La résolution, portée par le Royaume-Uni, la France, l’Allemagne et les Etats-Unis, a recueilli 23 voix favorables, contre trois oppositions et huit abstentions. La Russie, la Chine et le Niger ont voté contre.
Le texte dénonce avec « une profonde inquiétude » les manquements répétés de l’Iran et demande au directeur général de l’AIEA, Rafael Grossi, de transmettre aux Nations unies la résolution, les précédentes décisions ainsi que le dernier rapport de l’Agence sur le programme nucléaire iranien. Téhéran a vivement rejeté cette initiative.
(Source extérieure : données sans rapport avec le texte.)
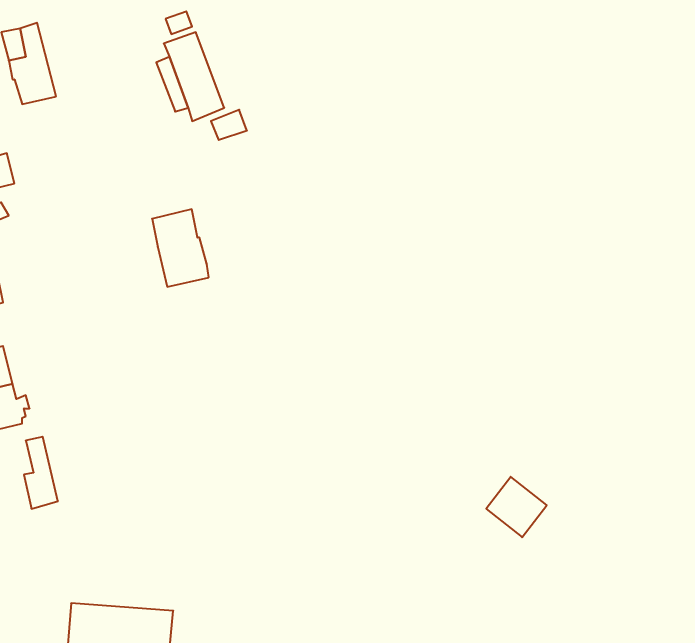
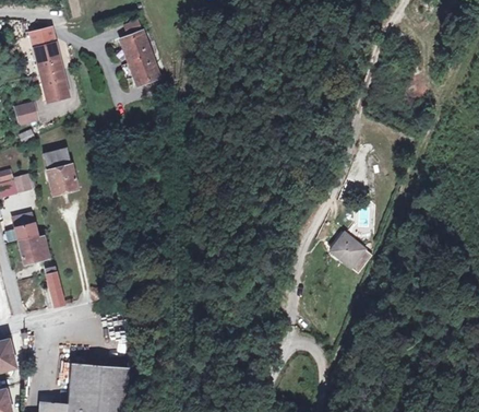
building: none -> [43,70,69,101]
building: [152,209,209,287] -> [44,149,76,193]
building: [486,477,547,537] -> [331,233,366,268]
Les relations entre l’Iran et l’AIEA se sont fortement dégradées depuis les frappes israéliennes, auxquelles les Etats-Unis se sont joints en juin 2025, contre plusieurs infrastructures nucléaires iraniennes. D’autres installations ont été endommagées lors de la guerre déclenchée le 28 février. Depuis, l’Agence affirme ne plus disposer d’un accès suffisant à plusieurs sites stratégiques.
La question des stocks d’uranium demeure particulièrement sensible. Avant les frappes de juin 2025, l’AIEA estimait à environ 440 kilogrammes la quantité d’uranium enrichi à 60 % détenue par l’Iran. Ce niveau est largement supérieur à la limite de 3,67 % fixée pour les usages civils et se rapproche du seuil de 90 % généralement associé à la fabrication d’une arme nucléaire.